Oxygen XML Diff is a complete solution for comparing and merging XML files. It offers both directory and file comparison, six different diff algorithms, and multiple levels of comparison. The comparison can also be performed inside ZIP-based archives (ZIP, JAR, ODF, OOXML). Oxygen XML Diff includes two specialized XML-aware comparison algorithms: XML Accurate, tuned for precise comparison, and XML Fast, tuned for speed at the expense of some accuracy.
DiffKit is an application and a framework, for comparing two tables of data, field-by-field. The tables can come from any of a number of sources, such as an RDBMS or CSV file, and DiffKit is able to mix different kinds of sources in the same diff operation. It is like the Unix diff utility, but for tables instead of lines of text. Diffs can be reported at both the row and field level, and the user can configure what to compare, how to compare it, what to ignore). DiffKit is highly customizable with respect to the sources of tabular data, the details of the comparison, and the characteristics of the output (diff report).

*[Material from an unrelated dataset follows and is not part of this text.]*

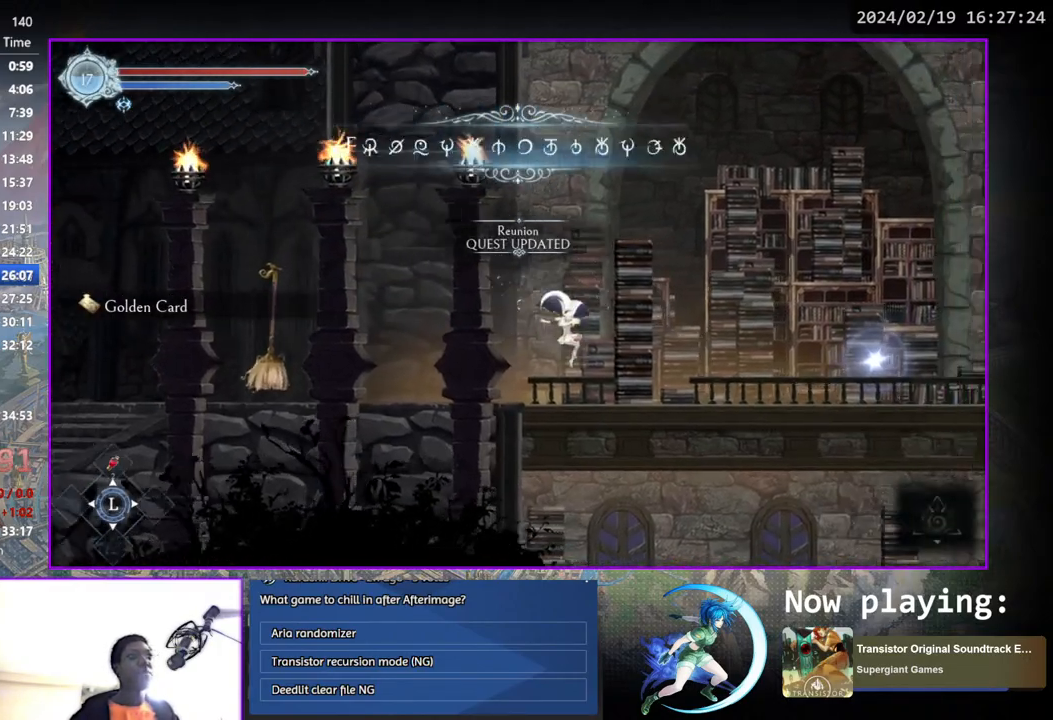
{"buttons": [], "left_stick": "center", "right_stick": "center", "events": [[250, "DPAD_DOWN", "down"], [383, "DPAD_RIGHT", "up"], [400, "DPAD_DOWN", "up"]]}
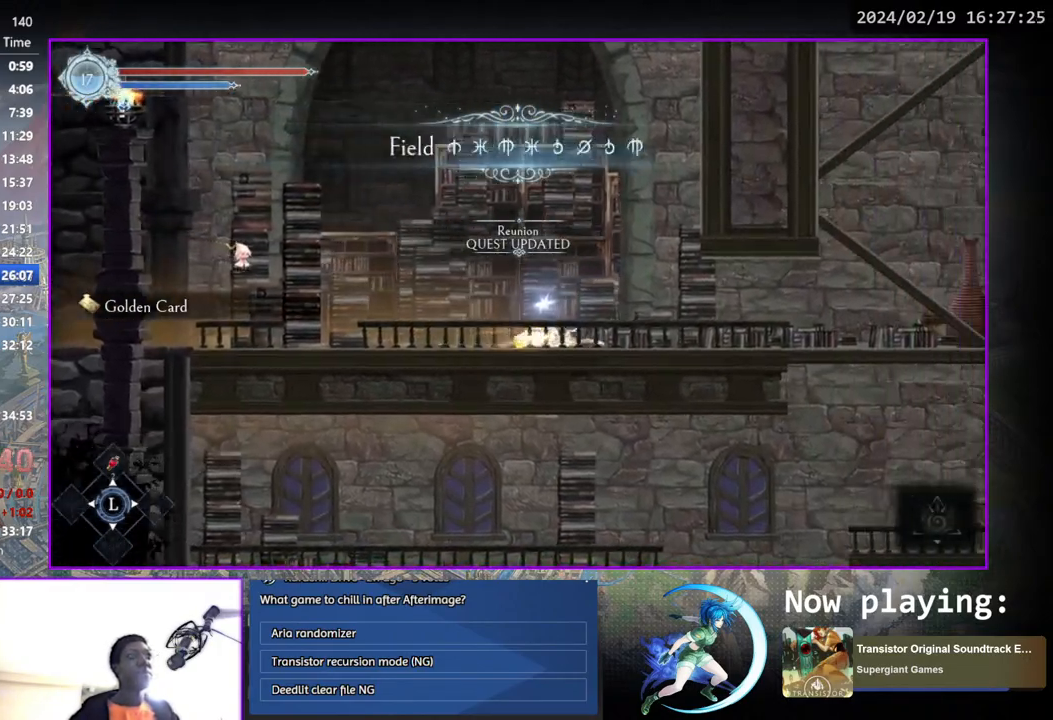
{"buttons": ["CROSS", "DPAD_DOWN"], "left_stick": "center", "right_stick": "center", "events": [[50, "DPAD_RIGHT", "down"], [383, "DPAD_RIGHT", "up"], [450, "DPAD_DOWN", "down"], [467, "CROSS", "down"]]}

This program is especially useful when the main difference between the two LaTeX files is in permutation of sections, moved equations, etc. Given 2 LaTeX files, it prepares 2 annotated LaTeX files showing which equations of the 1st file are identical, or close, or similar, to which equations of the 2nd file. It does the same with the pieces of text. It also saves the snippets of text and equations from each text into separate files in 2 new folders, allowing the user to see the difference using a diff program.